▶ [Activity] Copy out every line of text from the entries below precisely, keeping the original wording and line order, and leave out the picture markers.

Start of Block

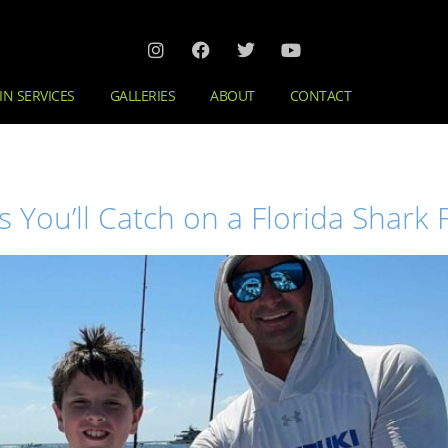
IN SERVICES
GALLERIES
ABOUT
CONTACT
ou’ll Catch on a Florida Shark F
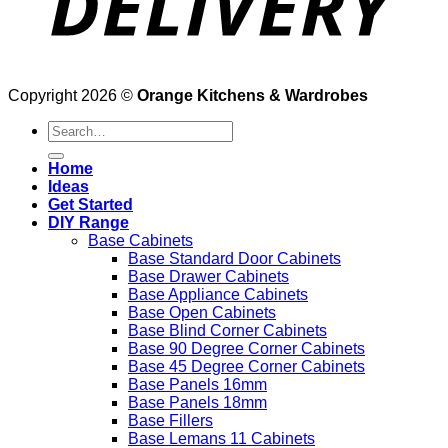
Copyright 2026 ©
Orange Kitchens & Wardrobes
Search
for:
Home
Ideas
Get Started
DIY Range
Base Cabinets
Base Standard Door Cabinets
Base Drawer Cabinets
Base Appliance Cabinets
Base Open Cabinets
Base Blind Corner Cabinets
Base 90 Degree Corner Cabinets
Base 45 Degree Corner Cabinets
Base Panels 16mm
Base Panels 18mm
Base Fillers
Base Lemans 11 Cabinets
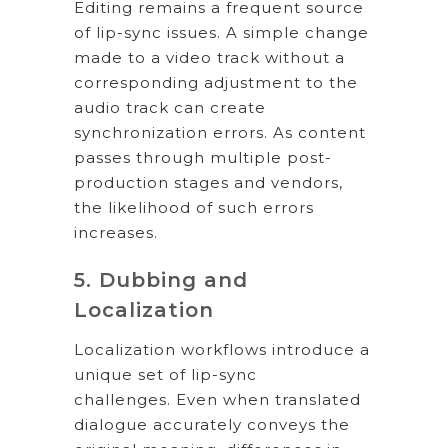
Editing remains a frequent source
of lip-sync issues. A simple change
made to a video track without a
corresponding adjustment to the
audio track can create
synchronization errors. As content
passes through multiple post-
production stages and vendors,
the likelihood of such errors
increases.
5. Dubbing and
Localization
Localization workflows introduce a
unique set of lip-sync
challenges. Even when translated
dialogue accurately conveys the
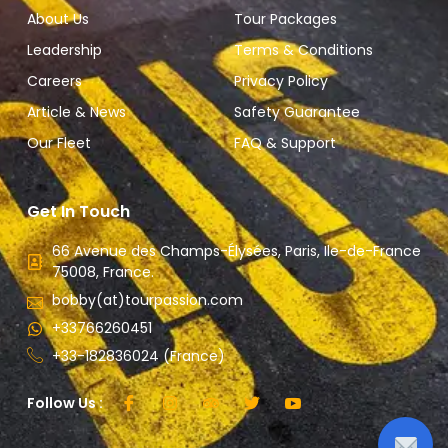
About Us
Tour Packages
Leadership
Terms & Conditions
Careers
Privacy Policy
Article & News
Safety Guarantee
Our Fleet
FAQ & Support
Get In Touch
66 Avenue des Champs-Élysées, Paris, Ile-de-France
75008, France.
bobby(at)tourpassion.com
+33766260451
+33-182836024 (France)
Follow Us :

End of Block

▶ [Output of the exercise]
IN SERVICES
GALLERIES
ABOUT
CONTACT
ou’ll Catch on a Florida Shark F
Copyright 2026 ©
Orange Kitchens & Wardrobes
Search
for:
Home
Ideas
Get Started
DIY Range
Base Cabinets
Base Standard Door Cabinets
Base Drawer Cabinets
Base Appliance Cabinets
Base Open Cabinets
Base Blind Corner Cabinets
Base 90 Degree Corner Cabinets
Base 45 Degree Corner Cabinets
Base Panels 16mm
Base Panels 18mm
Base Fillers
Base Lemans 11 Cabinets
Editing remains a frequent source
of lip-sync issues. A simple change
made to a video track without a
corresponding adjustment to the
audio track can create
synchronization errors. As content
passes through multiple post-
production stages and vendors,
the likelihood of such errors
increases.
5. Dubbing and
Localization
Localization workflows introduce a
unique set of lip-sync
challenges. Even when translated
dialogue accurately conveys the
About Us
Tour Packages
Leadership
Terms & Conditions
Careers
Privacy Policy
Article & News
Safety Guarantee
Our Fleet
FAQ & Support
Get In Touch
66 Avenue des Champs-Élysées, Paris, Ile-de-France
75008, France.
bobby(at)tourpassion.com
+33766260451
+33-182836024 (France)
Follow Us :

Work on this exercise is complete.